Start of Block
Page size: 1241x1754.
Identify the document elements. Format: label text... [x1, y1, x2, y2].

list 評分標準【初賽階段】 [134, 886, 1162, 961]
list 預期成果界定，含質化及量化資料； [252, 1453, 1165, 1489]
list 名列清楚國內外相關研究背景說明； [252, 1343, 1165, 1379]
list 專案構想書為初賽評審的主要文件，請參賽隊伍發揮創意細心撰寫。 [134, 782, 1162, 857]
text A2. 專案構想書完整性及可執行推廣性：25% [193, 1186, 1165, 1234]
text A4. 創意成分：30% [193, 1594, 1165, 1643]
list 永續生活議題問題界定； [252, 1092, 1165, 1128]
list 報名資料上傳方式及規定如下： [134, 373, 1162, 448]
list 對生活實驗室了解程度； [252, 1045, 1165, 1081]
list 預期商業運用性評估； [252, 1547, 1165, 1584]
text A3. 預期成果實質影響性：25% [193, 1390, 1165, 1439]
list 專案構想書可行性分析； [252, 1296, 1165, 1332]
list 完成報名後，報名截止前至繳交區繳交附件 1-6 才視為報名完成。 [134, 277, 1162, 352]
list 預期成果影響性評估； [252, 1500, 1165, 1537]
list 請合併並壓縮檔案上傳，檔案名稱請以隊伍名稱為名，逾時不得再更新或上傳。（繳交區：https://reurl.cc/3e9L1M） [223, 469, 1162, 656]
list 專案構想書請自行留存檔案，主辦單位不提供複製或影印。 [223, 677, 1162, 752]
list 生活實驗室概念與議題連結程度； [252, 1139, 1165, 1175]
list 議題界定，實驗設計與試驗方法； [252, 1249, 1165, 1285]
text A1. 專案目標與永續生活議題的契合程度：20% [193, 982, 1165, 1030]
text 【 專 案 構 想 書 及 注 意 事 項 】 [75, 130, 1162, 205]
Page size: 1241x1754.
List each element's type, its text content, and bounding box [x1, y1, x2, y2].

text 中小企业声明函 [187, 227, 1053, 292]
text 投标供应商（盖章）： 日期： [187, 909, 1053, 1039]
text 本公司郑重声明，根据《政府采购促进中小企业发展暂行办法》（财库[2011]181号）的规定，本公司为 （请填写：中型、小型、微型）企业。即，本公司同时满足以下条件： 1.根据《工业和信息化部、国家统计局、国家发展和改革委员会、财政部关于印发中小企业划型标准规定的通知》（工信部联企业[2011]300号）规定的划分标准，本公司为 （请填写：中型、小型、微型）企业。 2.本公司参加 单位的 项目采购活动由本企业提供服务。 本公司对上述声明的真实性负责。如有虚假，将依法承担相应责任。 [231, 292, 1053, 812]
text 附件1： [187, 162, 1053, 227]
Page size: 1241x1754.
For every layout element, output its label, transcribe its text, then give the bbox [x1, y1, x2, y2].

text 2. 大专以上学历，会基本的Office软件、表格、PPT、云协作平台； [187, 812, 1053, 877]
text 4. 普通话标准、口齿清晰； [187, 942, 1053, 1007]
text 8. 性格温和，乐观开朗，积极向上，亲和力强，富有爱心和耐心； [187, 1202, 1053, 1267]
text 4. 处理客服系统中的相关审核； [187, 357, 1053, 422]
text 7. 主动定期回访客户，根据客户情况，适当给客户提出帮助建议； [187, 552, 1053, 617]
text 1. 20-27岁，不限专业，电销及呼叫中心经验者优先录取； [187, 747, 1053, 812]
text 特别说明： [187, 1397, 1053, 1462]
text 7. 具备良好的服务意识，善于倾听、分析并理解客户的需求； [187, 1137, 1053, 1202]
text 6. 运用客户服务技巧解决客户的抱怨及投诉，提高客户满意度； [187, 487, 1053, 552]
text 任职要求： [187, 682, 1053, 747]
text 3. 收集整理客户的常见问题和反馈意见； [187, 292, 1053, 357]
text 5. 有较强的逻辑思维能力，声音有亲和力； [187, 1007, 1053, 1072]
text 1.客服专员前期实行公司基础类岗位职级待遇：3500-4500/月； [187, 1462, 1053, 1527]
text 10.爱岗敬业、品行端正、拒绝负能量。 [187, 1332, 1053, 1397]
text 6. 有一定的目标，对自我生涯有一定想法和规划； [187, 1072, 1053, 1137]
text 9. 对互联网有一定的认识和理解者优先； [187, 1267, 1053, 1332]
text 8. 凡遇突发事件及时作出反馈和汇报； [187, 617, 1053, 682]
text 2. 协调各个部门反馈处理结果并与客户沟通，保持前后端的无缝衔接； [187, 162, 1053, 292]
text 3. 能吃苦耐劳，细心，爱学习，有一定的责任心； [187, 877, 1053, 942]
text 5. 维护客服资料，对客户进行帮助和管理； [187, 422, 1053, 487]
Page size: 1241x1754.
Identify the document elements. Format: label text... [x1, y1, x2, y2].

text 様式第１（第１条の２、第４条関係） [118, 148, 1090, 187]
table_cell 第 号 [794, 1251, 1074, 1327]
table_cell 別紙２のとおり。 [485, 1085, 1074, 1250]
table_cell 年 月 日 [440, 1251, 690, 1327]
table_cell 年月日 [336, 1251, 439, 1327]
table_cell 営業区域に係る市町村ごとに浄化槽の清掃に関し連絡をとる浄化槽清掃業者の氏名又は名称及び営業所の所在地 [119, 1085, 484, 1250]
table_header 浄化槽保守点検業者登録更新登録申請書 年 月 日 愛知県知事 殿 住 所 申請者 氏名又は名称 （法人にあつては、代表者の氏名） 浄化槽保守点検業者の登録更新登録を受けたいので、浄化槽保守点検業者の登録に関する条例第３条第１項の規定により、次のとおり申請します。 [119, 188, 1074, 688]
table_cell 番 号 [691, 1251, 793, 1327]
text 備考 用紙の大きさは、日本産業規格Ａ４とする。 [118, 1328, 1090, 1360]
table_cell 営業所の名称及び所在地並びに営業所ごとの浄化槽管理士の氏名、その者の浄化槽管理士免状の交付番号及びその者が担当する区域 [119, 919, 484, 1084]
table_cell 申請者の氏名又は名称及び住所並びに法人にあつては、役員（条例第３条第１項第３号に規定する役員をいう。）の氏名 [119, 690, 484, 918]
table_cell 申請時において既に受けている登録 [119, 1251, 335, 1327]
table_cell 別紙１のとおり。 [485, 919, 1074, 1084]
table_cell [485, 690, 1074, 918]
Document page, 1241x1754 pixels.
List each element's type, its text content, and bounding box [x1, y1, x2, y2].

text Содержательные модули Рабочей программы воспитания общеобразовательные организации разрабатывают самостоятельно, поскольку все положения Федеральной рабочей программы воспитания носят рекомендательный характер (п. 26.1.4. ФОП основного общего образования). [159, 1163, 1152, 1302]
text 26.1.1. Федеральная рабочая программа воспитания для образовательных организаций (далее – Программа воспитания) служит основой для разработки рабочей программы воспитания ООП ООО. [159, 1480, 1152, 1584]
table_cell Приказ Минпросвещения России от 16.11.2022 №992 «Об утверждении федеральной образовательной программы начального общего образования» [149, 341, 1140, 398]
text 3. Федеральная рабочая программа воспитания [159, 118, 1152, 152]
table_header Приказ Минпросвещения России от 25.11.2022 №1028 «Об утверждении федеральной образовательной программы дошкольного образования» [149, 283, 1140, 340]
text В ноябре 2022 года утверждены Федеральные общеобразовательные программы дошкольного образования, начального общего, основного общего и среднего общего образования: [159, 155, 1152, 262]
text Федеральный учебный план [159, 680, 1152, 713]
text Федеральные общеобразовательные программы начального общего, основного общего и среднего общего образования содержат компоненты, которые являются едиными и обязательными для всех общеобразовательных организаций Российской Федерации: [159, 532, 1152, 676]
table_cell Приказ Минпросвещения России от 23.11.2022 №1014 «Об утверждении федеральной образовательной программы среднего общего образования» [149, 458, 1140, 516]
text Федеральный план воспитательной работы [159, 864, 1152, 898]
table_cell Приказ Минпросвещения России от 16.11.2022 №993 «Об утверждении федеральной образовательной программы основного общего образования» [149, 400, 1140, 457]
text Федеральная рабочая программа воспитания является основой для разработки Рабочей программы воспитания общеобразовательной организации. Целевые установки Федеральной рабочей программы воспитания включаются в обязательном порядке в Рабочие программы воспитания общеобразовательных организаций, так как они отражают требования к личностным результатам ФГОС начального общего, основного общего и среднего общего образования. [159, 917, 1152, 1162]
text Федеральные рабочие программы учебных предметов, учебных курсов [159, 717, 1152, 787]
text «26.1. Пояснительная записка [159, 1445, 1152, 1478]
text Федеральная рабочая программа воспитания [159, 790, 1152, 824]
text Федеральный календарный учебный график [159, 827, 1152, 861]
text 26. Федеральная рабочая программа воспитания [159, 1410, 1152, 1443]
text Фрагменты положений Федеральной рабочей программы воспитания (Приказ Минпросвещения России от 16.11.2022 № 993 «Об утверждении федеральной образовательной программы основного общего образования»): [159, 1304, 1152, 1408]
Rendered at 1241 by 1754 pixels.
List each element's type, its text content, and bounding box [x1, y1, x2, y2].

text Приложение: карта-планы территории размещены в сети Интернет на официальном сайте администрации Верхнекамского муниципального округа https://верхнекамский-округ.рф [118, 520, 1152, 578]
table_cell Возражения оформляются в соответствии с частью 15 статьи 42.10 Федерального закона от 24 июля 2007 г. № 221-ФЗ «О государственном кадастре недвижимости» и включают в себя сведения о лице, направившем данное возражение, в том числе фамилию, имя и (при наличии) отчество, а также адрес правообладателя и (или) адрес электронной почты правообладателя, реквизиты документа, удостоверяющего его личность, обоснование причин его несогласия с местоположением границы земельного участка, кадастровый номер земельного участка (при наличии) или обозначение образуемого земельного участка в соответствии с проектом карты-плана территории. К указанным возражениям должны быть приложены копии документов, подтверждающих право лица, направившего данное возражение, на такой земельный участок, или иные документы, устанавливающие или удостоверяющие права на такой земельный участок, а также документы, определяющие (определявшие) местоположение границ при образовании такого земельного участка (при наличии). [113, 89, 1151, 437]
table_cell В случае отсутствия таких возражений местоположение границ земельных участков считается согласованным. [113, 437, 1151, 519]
End of Block
In the lines above, find the word "pixels" and copy each line that contains it.

Document page, 1241x1754 pixels.
Rendered at 1241 by 1754 pixels.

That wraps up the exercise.